= TASK INPUT =
* * * * * * *
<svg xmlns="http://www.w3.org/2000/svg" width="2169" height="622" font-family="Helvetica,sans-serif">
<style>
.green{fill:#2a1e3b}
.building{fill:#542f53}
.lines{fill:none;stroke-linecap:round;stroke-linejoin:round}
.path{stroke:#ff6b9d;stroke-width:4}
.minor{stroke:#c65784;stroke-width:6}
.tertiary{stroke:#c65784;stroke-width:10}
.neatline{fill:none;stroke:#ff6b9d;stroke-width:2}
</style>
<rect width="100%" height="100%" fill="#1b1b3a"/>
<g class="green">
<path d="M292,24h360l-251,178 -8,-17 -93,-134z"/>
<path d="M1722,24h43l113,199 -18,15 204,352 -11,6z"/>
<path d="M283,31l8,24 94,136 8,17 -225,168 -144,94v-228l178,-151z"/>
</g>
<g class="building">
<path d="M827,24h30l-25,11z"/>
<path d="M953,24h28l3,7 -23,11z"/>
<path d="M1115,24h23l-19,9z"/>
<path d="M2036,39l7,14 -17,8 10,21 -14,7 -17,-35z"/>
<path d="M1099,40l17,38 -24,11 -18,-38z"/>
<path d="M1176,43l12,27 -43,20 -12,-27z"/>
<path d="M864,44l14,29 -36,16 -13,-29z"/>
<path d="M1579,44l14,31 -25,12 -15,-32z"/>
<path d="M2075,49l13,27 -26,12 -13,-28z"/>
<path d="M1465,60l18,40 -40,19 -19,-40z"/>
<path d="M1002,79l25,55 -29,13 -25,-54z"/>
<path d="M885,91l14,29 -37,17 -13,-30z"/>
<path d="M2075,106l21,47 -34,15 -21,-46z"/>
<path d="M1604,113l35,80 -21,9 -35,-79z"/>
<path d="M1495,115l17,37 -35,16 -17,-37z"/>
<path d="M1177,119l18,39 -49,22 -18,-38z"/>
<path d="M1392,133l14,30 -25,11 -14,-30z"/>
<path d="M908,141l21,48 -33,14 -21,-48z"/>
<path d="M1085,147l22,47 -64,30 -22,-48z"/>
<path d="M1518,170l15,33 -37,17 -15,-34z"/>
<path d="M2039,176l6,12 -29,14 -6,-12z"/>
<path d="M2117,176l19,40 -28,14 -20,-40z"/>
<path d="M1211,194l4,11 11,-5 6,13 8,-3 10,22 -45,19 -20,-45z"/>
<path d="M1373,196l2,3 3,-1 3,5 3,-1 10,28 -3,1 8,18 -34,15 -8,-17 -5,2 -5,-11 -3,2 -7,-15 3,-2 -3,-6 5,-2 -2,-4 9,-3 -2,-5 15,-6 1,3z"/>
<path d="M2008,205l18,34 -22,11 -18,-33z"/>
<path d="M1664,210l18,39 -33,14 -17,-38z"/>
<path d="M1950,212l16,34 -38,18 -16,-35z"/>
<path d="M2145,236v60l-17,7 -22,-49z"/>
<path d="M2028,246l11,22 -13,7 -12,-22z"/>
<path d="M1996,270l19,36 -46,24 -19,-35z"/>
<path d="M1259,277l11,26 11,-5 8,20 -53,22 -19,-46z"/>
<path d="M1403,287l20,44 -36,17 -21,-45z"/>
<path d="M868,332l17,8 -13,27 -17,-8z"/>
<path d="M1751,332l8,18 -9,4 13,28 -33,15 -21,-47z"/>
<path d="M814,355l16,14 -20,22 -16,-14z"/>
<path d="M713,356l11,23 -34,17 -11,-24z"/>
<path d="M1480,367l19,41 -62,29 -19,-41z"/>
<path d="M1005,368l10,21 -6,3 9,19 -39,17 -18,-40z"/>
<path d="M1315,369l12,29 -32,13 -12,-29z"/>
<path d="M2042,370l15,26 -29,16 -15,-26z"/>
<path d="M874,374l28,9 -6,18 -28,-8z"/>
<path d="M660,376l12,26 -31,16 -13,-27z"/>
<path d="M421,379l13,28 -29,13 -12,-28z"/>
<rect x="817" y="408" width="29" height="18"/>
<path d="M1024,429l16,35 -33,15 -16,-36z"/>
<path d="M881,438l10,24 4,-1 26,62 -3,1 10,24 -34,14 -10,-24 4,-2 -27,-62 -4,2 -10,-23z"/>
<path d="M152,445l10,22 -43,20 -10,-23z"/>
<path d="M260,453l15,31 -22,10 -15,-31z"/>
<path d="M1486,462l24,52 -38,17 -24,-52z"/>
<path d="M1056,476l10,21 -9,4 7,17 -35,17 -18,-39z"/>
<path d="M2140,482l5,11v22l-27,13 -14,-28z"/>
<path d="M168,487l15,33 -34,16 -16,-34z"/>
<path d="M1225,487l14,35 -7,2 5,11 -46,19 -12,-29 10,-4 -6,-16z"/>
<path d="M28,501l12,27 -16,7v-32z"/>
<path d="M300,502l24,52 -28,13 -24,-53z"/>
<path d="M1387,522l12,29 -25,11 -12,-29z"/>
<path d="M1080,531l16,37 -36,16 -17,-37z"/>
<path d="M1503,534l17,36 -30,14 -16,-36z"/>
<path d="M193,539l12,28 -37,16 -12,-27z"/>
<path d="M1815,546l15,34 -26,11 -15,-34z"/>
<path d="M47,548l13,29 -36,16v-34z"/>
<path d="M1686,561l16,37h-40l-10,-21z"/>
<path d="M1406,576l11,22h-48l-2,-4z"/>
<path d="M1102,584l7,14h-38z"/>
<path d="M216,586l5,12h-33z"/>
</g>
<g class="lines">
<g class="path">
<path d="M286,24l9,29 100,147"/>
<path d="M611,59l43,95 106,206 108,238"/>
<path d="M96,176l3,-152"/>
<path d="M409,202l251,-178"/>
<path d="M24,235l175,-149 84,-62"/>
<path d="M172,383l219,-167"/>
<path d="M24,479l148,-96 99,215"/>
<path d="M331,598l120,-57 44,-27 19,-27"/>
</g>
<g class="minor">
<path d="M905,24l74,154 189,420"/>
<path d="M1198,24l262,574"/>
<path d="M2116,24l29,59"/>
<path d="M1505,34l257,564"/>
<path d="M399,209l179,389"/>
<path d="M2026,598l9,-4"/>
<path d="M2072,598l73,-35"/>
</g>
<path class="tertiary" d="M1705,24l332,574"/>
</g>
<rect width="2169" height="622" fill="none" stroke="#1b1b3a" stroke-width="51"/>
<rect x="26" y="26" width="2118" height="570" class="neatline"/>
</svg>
* * * * * * *
= INSTRUCTIONS TO FOLLOW =
Search the data above for the word "lines", then gather each line in which it appears.

= RESPONSE TO THIS TASK =
.lines{fill:none;stroke-linecap:round;stroke-linejoin:round}
<g class="lines">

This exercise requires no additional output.